[START Extract provided]
Unsurprisingly, the United States is not alone in recognizing the critical nature of getting to FTQC first. The People’s Republic of China is channeling billions of dollars into quantum technologies. Research coming out of the PRC is on par, if not ahead, of what is happening in American labs. And the industrial capacity and state-directed spending to enable Chinese firms to dominate key inputs for advanced technologies is a well-worn strategy. Today, American companies are forced to rely on sources from our greatest adversary, a vulnerability which cannot be tolerated for a technology of such importance.
Being first to FTQC—like being first to build the bomb—matters for two reasons. First, it would confer a dominant position in a new substrate of computation over rival nations: the ability to break adversaries’ cryptography, model their systems, and outpace their planning would create a powerful coercive lever, deterring provocation by raising its cost. Second, the maturation of the technology promises to unlock unprecedented scientific and economic gains. Just as the Manhattan Project seeded the civilian nuclear industry, summiting FTQC will open onto a vast landscape of technological opportunity.
But reaching that summit will demand the kind of techno-industrial commitment that defined the Manhattan Project itself. Every link in the chain, from component sourcing to supply-chain security to domestic investment, must be locked down. This is an all-encompassing effort, requiring sustained coordination among scientific researchers, American industrialists, military strategists, and the federal government. No single constituency can deliver it alone.
[END Extract provided]
> [What you need to do]:
**a)** Please rewrite the passage on quantum computing starting at "Unsurprisingly, the United" and ending at "of such importance.", putting "enormous sums" in place of "billions of dollars".
**b)** Turn the listing starting at the line containing "genus: Artemisia" and ending at the line containing "common name: Delicate horsetail" into a Markdown table with the columns Row and Line, skipping any blank lines.
[START Entries provided]
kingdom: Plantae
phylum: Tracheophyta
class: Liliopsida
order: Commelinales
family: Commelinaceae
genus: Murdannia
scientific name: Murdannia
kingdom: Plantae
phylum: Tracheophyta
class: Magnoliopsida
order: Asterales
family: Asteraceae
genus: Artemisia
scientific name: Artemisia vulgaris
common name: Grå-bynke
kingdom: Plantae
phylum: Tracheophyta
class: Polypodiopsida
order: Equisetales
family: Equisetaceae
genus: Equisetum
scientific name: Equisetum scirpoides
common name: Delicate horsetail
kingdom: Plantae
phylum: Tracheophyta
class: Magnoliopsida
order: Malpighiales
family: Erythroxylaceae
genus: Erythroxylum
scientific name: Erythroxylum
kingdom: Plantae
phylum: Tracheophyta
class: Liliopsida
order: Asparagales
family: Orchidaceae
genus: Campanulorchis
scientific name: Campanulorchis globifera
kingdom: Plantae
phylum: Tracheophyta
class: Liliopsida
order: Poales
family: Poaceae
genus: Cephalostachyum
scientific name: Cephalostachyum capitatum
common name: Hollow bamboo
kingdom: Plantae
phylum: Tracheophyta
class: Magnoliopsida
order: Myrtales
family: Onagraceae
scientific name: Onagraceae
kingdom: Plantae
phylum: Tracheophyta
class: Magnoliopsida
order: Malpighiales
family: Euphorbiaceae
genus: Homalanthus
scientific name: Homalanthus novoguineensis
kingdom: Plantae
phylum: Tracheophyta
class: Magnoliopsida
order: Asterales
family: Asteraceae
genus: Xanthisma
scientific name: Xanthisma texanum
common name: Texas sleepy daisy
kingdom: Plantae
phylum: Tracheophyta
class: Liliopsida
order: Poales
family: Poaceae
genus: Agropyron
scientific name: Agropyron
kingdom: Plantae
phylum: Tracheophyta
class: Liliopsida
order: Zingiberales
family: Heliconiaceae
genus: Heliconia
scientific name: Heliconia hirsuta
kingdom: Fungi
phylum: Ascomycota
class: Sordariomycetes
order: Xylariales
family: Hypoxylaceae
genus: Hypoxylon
[END Entries provided]
> [Per-task outputs]:
**a)**
Unsurprisingly, the United States is not alone in recognizing the critical nature of getting to FTQC first. The People’s Republic of China is channeling enormous sums into quantum technologies. Research coming out of the PRC is on par, if not ahead, of what is happening in American labs. And the industrial capacity and state-directed spending to enable Chinese firms to dominate key inputs for advanced technologies is a well-worn strategy. Today, American companies are forced to rely on sources from our greatest adversary, a vulnerability which cannot be tolerated for a technology of such importance.

**b)**
| Row | Line |
|---|---|
| 1 | genus: Artemisia |
| 2 | scientific name: Artemisia vulgaris |
| 3 | common name: Grå-bynke |
| 4 | kingdom: Plantae |
| 5 | phylum: Tracheophyta |
| 6 | class: Polypodiopsida |
| 7 | order: Equisetales |
| 8 | family: Equisetaceae |
| 9 | genus: Equisetum |
| 10 | scientific name: Equisetum scirpoides |
| 11 | common name: Delicate horsetail |